-- Page extract --

-=-=-

March 02, 2018

The Carbon Pricing Leadership Coalition (CPLC), an initiative that brings together leaders from government, business, and civil society to drive carbon pricing action around the world, has just announced the launch of the first CPLC Research Conference on carbon pricing to take place in late January 2019.
Abstracts of 150 words are due by April 15th, 2018, and should be submitted using the form on this website.
Over the past several years, the world has seen a proliferation of carbon pricing schemes and an increase in the diversity of approaches. Research has underpinned much of this progress and helped increase the understanding of carbon pricing design. Despite this growing body of experience and data, new research and analysis are needed to support effective carbon pricing design and execution.
The CPLC will convene researchers, policymakers, and practitioners at this international research conference to strengthen the knowledge base on carbon pricing and foster an improved understanding of the evolving challenges to its successful application.
Leveraging its high-level members of governments, the private sector, and civil society organizations, the Coalition will draw on outcomes of this conference to help bridge the existing gap between theory and practice and to inform future decisions taken by policymakers and corporate leaders.
We want to have a real, evidence-based conversation between practitioners, academia, policymakers, business leaders, and other sectors of society to provide answers to the difficult questions that all of them are asking around carbon pricing.

-=-=-

[Saved entries]
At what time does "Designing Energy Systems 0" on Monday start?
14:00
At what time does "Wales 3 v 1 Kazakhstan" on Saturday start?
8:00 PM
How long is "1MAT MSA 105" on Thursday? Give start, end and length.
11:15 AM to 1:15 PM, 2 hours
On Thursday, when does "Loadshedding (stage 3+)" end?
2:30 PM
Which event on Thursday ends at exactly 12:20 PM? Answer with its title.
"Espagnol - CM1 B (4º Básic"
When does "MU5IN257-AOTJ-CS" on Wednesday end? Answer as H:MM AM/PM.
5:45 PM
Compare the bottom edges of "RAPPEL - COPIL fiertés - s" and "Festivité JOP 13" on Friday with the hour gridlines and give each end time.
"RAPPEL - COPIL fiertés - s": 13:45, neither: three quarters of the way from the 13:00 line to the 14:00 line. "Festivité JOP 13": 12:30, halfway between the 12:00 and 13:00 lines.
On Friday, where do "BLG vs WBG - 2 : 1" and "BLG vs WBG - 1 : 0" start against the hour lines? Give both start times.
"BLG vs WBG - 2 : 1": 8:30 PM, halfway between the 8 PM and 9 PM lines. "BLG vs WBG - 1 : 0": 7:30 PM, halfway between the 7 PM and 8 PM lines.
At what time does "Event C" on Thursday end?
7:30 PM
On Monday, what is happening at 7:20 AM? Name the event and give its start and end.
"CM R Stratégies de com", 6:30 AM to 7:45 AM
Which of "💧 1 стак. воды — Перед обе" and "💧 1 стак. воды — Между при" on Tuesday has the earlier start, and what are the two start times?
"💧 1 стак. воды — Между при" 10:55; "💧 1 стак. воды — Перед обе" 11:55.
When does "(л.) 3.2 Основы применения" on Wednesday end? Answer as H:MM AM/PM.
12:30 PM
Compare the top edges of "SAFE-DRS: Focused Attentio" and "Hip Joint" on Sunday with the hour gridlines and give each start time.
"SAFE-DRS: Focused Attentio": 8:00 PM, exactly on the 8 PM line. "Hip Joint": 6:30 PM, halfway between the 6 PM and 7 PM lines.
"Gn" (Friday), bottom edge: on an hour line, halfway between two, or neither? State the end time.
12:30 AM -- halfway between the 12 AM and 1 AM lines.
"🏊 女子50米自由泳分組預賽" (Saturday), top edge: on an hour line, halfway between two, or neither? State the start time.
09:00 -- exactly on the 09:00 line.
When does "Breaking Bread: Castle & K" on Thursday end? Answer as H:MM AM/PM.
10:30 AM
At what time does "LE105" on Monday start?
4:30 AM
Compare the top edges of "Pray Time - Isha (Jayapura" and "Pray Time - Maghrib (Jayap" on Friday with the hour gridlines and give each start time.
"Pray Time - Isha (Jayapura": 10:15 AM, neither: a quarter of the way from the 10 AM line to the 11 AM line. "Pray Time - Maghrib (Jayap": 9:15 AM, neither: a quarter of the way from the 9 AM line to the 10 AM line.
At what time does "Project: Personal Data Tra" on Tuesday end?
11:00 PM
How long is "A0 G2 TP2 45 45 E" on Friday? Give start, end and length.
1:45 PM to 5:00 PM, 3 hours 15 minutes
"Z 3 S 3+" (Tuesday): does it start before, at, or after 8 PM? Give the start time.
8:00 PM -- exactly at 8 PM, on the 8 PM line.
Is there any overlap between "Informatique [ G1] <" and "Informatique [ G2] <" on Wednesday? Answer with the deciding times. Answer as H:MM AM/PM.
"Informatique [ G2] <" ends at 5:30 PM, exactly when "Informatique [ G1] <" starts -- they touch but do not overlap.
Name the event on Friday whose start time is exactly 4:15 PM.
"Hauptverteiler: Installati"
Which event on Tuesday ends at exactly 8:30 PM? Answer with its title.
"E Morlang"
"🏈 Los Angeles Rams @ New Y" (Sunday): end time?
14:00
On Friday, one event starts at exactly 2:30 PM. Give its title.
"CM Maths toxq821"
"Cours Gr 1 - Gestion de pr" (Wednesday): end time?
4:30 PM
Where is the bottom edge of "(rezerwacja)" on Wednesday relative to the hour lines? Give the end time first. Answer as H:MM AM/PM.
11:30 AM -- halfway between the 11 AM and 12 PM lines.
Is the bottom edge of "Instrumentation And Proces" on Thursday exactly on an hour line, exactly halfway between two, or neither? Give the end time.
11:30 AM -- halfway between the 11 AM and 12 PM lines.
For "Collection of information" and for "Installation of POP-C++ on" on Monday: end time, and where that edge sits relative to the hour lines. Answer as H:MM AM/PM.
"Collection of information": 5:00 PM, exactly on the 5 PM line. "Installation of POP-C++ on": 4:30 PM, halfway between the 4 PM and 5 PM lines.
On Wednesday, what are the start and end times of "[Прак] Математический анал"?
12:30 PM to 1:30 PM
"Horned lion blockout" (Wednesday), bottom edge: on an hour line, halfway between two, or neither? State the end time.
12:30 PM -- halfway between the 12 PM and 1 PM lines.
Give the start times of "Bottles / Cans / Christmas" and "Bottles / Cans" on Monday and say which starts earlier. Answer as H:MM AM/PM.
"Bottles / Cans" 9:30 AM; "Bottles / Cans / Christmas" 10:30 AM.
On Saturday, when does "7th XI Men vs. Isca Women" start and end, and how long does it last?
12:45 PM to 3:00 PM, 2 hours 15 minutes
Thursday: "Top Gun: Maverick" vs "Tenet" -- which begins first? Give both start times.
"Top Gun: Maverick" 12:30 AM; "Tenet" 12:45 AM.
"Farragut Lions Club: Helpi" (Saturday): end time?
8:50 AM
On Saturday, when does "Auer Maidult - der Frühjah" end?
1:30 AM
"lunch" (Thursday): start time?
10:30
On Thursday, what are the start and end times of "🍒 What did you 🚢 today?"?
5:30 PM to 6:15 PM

-=-=-

-- Aim A --
According to the carbon pricing conference announcement, by what date are abstracts due?
-- Aim B --
Reproduce everything in the carbon pricing conference announcement from "The Carbon Pricing" down to "on this website.".

-- Correct response A --
April 15th, 2018.

-- Correct response B --
The Carbon Pricing Leadership Coalition (CPLC), an initiative that brings together leaders from government, business, and civil society to drive carbon pricing action around the world, has just announced the launch of the first CPLC Research Conference on carbon pricing to take place in late January 2019.
Abstracts of 150 words are due by April 15th, 2018, and should be submitted using the form on this website.